EXERCISE DIRECTIONS
Go through the data line by line. Copy each one holding the string "stored".

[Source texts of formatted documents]
####

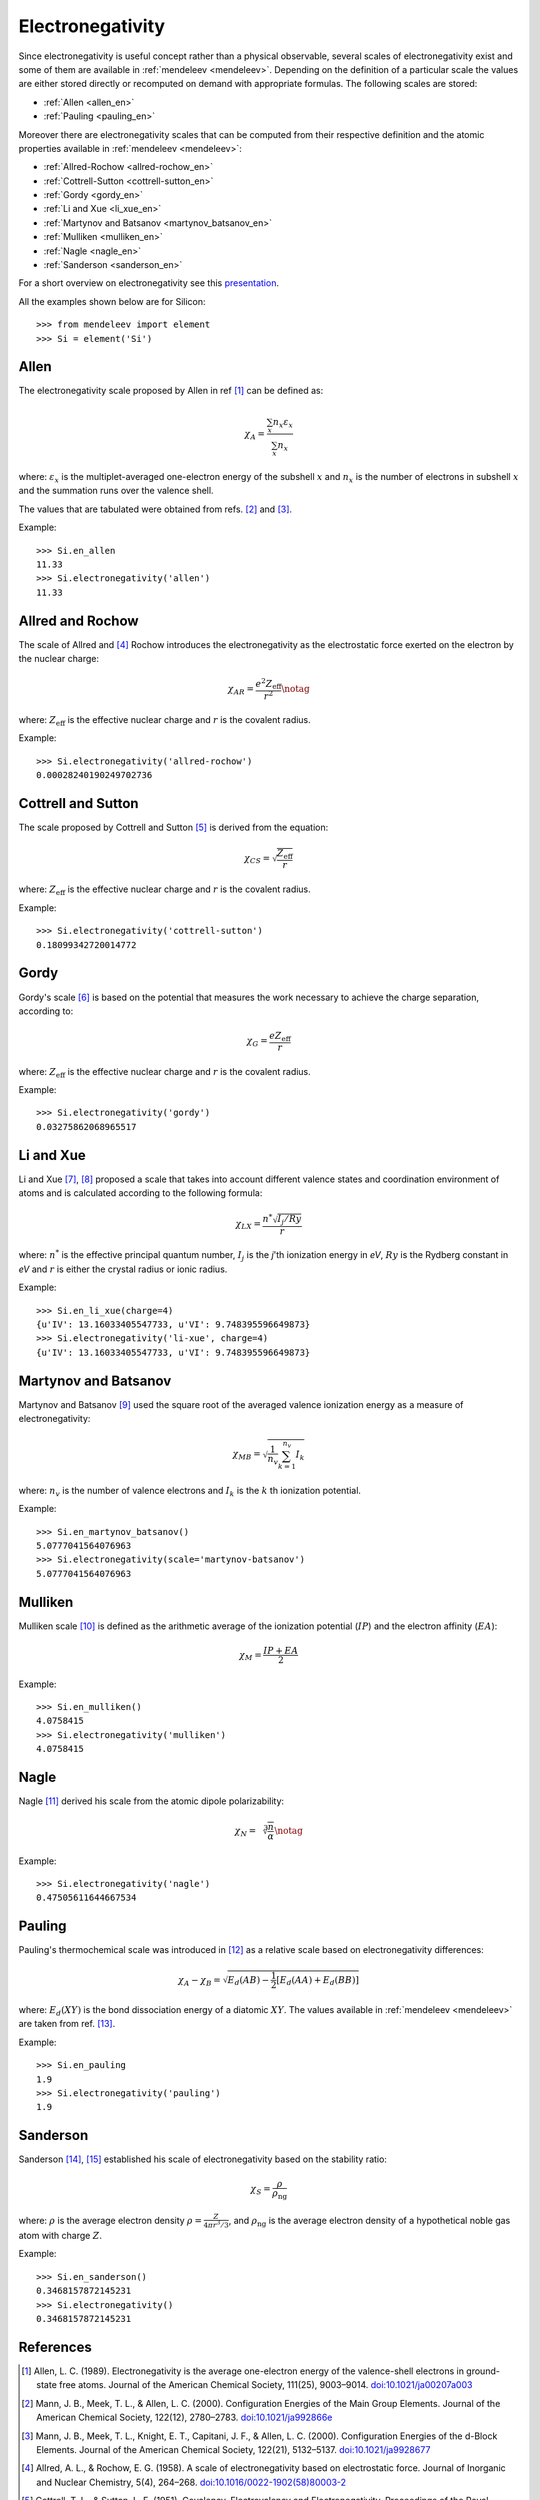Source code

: =================
Electronegativity
=================

Since electronegativity is useful concept rather than a physical observable,
several scales of electronegativity exist and some of them are available in
:ref:`mendeleev <mendeleev>`. Depending on the definition of a particular scale the values are
either stored directly or recomputed on demand with appropriate formulas. The
following scales are stored:

- :ref:`Allen <allen_en>`
- :ref:`Pauling <pauling_en>`

Moreover there are electronegativity scales that can be computed from their
respective definition and the atomic properties available in :ref:`mendeleev <mendeleev>`:

- :ref:`Allred-Rochow <allred-rochow_en>`
- :ref:`Cottrell-Sutton <cottrell-sutton_en>`
- :ref:`Gordy <gordy_en>`
- :ref:`Li and Xue <li_xue_en>`
- :ref:`Martynov and Batsanov <martynov_batsanov_en>`
- :ref:`Mulliken <mulliken_en>`
- :ref:`Nagle <nagle_en>`
- :ref:`Sanderson <sanderson_en>`

For a short overview on electronegativity see this `presentation <https://speakerdeck.com/lmmentel/electronegativity>`_.

All the examples shown below are for Silicon::

    >>> from mendeleev import element
    >>> Si = element('Si')

.. _allen_en:

Allen
=====

The electronegativity scale proposed by Allen in ref [1]_ can be defined as:

.. math::

   \chi_{A} = \frac{\sum_{x} n_{x}\varepsilon_{x}}{\sum_{x}n_{x}}

where: :math:`\varepsilon_{x}` is the multiplet-averaged one-electron energy of
the subshell :math:`x` and :math:`n_{x}` is the number of electrons in subshell
:math:`x` and the summation runs over the valence shell.

The values that are tabulated were obtained from refs. [2]_ and [3]_.

Example::

    >>> Si.en_allen
    11.33
    >>> Si.electronegativity('allen')
    11.33

.. _allred-rochow_en:

Allred and Rochow
=================

The scale of Allred and [4]_ Rochow introduces the electronegativity as the
electrostatic force exerted on the electron by the nuclear charge:

.. math::

   \chi_{AR} = \frac{e^{2}Z_{\text{eff}}}{r^{2}} \notag

where: :math:`Z_{\text{eff}}` is the effective nuclear charge and :math:`r` is
the covalent radius.

Example::

    >>> Si.electronegativity('allred-rochow')
    0.00028240190249702736

.. _cottrell-sutton_en:

Cottrell and Sutton
===================

The scale proposed by Cottrell and Sutton [5]_ is derived from the equation:

.. math::

  \chi_{CS} = \sqrt{\frac{Z_{\text{eff}}}{r}}

where: :math:`Z_{\text{eff}}` is the effective nuclear charge and :math:`r` is
the covalent radius.

Example::

    >>> Si.electronegativity('cottrell-sutton')
    0.18099342720014772

.. _gordy_en:

Gordy
=====

Gordy's scale [6]_ is based on the potential that measures the work necessary
to achieve the charge separation, according to:

.. math::

   \chi_{G} = \frac{eZ_{\text{eff}}}{r}

where: :math:`Z_{\text{eff}}` is the effective nuclear charge and :math:`r` is
the covalent radius.

Example::

    >>> Si.electronegativity('gordy')
    0.03275862068965517

.. _li_xue_en:

Li and Xue
==========

Li and Xue [7]_, [8]_ proposed a scale that takes into account different valence states and
coordination environment of atoms and is calculated according to the following
formula:

.. math::

    \chi_{LX} = \frac{n^{*}\sqrt{I_{j}/Ry}}{r}

where: :math:`n^{*}` is the effective principal quantum number, :math:`I_{j}`
is the `j`'th ionization energy in `eV`, :math:`Ry` is the Rydberg constant in
`eV` and :math:`r` is either the crystal radius or ionic radius.

Example::

    >>> Si.en_li_xue(charge=4)
    {u'IV': 13.16033405547733, u'VI': 9.748395596649873}
    >>> Si.electronegativity('li-xue', charge=4)
    {u'IV': 13.16033405547733, u'VI': 9.748395596649873}

.. _martynov_batsanov_en:

Martynov and Batsanov
=====================

Martynov and Batsanov [9]_ used the square root of the averaged valence
ionization energy as a measure of electronegativity:

.. math::

   \chi_{MB} = \sqrt{\frac{1}{n_{v}}\sum^{n_{v}}_{k=1} I_{k}}

where: :math:`n_{v}` is the number of valence electrons and :math:`I_{k}`
is the :math:`k` th ionization potential.

Example::

    >>> Si.en_martynov_batsanov()
    5.0777041564076963
    >>> Si.electronegativity(scale='martynov-batsanov')
    5.0777041564076963

.. _mulliken_en:

Mulliken
========

Mulliken scale [10]_ is defined as the arithmetic average of the ionization
potential (:math:`IP`) and the electron affinity (:math:`EA`):

.. math::

   \chi_{M} = \frac{IP + EA}{2}

Example::

    >>> Si.en_mulliken()
    4.0758415
    >>> Si.electronegativity('mulliken')
    4.0758415

.. _nagle_en:

Nagle
=====

Nagle [11]_ derived his scale from the atomic dipole polarizability:

.. math::

   \chi_{N} = \sqrt[3]{\frac{n}{\alpha}} \notag

Example::

    >>> Si.electronegativity('nagle')
    0.47505611644667534

.. _pauling_en:

Pauling
=======

Pauling's thermochemical scale was introduced in [12]_ as a relative scale based
on electronegativity differences:

.. math::

   \chi_{A} - \chi_{B} = \sqrt{E_{d}(AB) - \frac{1}{2}\left[E_{d}(AA) + E_{d}(BB)\right] }

where: :math:`E_{d}(XY)` is the bond dissociation energy of a diatomic :math:`XY`.
The values available in :ref:`mendeleev <mendeleev>` are taken from ref. [13]_.

Example::

    >>> Si.en_pauling
    1.9
    >>> Si.electronegativity('pauling')
    1.9

.. _sanderson_en:

Sanderson
==========

Sanderson [14]_, [15]_ established his scale of electronegativity based on the
stability ratio:

.. math::

   \chi_{S} = \frac{\rho}{\rho_{\text{ng}}}

where: :math:`\rho` is the average electron density :math:`\rho=\frac{Z}{4\pi r^{3}/3}`,
and :math:`\rho_{\text{ng}}` is the average electron density of a hypothetical
noble gas atom with charge :math:`Z`.

Example::

    >>> Si.en_sanderson()
    0.3468157872145231
    >>> Si.electronegativity()
    0.3468157872145231

.. Hinze and Jaffe
   ===============

.. Politzer
.. ========

.. .. math::

..    I(\boldsymbol{r}) = \frac{\sum_{i}\rho_{i}(\boldsymbol{r})\left|\varepsilon_{i}\right|}{\rho(\boldsymbol{r})}

References
==========

.. [] Leach, M. R. (2013). Concerning electronegativity as a basic elemental property
   and why the periodic table is usually represented in its medium form.
   Foundations of Chemistry, 15(1), 13–29.
   `doi:10.1007/s10698-012-9151-3 <http://www.dx.doi.org/10.1007/s10698-012-9151-3>`_

.. [1] Allen, L. C. (1989). Electronegativity is the average one-electron energy of
   the valence-shell electrons in ground-state free atoms. Journal of the American
   Chemical Society, 111(25), 9003–9014.
   `doi:10.1021/ja00207a003 <http://dx.doi.org/10.1021/ja00207a003>`_
.. [2] Mann, J. B., Meek, T. L., & Allen, L. C. (2000). Configuration Energies of the
   Main Group Elements. Journal of the American Chemical Society, 122(12),
   2780–2783. `doi:10.1021/ja992866e <http://dx.doi.org/10.1021/ja992866e>`_
.. [3] Mann, J. B., Meek, T. L., Knight, E. T., Capitani, J. F., & Allen, L. C.
   (2000). Configuration Energies of the d-Block Elements. Journal of the American
   Chemical Society, 122(21), 5132–5137.
   `doi:10.1021/ja9928677 <http://dx.doi.org/10.1021/ja9928677>`_
.. [4] Allred, A. L., & Rochow, E. G. (1958). A scale of electronegativity based on
   electrostatic force. Journal of Inorganic and Nuclear Chemistry, 5(4), 264–268.
   `doi:10.1016/0022-1902(58)80003-2 <http://dx.doi.org/10.1016/0022-1902(58)80003-2>`_
.. [5] Cottrell, T. L., & Sutton, L. E. (1951). Covalency, Electrovalency and
   Electronegativity. Proceedings of the Royal Society A: Mathematical, Physical
   and Engineering Sciences, 207(1088), 49–63.
   `doi:10.1098/rspa.1951.0098 <http://dx.doi.org/10.1098/rspa.1951.0098>`_
.. [6] Gordy, W. (1946). A New Method of Determining Electronegativity from Other
   Atomic Properties. Physical Review, 69(11-12), 604–607.
   `doi:10.1103/PhysRev.69.604 <http://dx.doi.org/10.1103/PhysRev.69.604>`_
.. [7] Li, K., & Xue, D. (2006). Estimation of Electronegativity Values of Elements in
   Different Valence States. The Journal of Physical Chemistry A, 110(39),
   11332–11337. `doi:10.1021/jp062886k <http://dx.doi.org/10.1021/jp062886k>`_
.. [8] Li, K., & Xue, D. (2009). New development of concept of electronegativity.
   Chinese Science Bulletin, 54(2), 328–334.
   `doi:10.1007/s11434-008-0578-9 <http://dx.doi.org/10.1007/s11434-008-0578-9>`_
.. [9] Batsanov, S. S. (1982). Dielectric Methods of Studying the Chemical Bond
   and the Concept of Electronegativity. Russian Chemical Reviews, 51(7), 684–697.
   `doi:10.1070/RC1982v051n07ABEH002900 <http://dx.doi.org/10.1070/RC1982v051n07ABEH002900>`_
.. [10] Mulliken, R. S. (1934). A New Electroaffinity Scale; Together with Data on
   Valence States and on Valence Ionization Potentials and Electron Affinities.
   The Journal of Chemical Physics, 2(11), 782.
   `doi:10.1063/1.1749394 <http://dx.doi.org/10.1063/1.1749394>`_
.. [11] Nagle, J. K. (1990). Atomic polarizability and electronegativity. Journal of
   the American Chemical Society, 112(12), 4741–4747.
   `doi:10.1021/ja00168a019 <http://dx.doi.org/10.1021/ja00168a019>`_
.. [12] Pauling, L. (1932). THE NATURE OF THE CHEMICAL BOND. IV. THE ENERGY OF
   SINGLE BONDS AND THE RELATIVE ELECTRONEGATIVITY OF ATOMS. Journal of the
   American Chemical Society, 54(9), 3570–3582. doi:10.1021/ja01348a011
.. [13] W. M. Haynes, Handbook of Chemistry and Physics 95th Edition, CRC Press,
   New York, 2014, ISBN-10: 1482208679, ISBN-13: 978-1482208672.
.. [14] Sanderson, R. T. (1951). An Interpretation of Bond Lengths and a Classification
   of Bonds. Science, 114(2973), 670–672.
   `doi:10.1126/science.114.2973.670 <http://dx.doi.org/10.1126/science.114.2973.670>`_
.. [15] Sanderson, R. T. (1952). An Explanation of Chemical Variations within Periodic
   Major Groups. Journal of the American Chemical Society, 74(19), 4792–4794.
   `doi:10.1021/ja01139a020 <http://dx.doi.org/10.1021/ja01139a020>`_
.. [] Smith, D. W. (1990). Electronegativity in two dimensions: Reassessment and
    resolution of the Pearson-Pauling paradox. Journal of Chemical Education,
    67(11), 911. doi:10.1021/ed067p911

####

ANSWER TO THIS PROBLEM
either stored directly or recomputed on demand with appropriate formulas. The
following scales are stored:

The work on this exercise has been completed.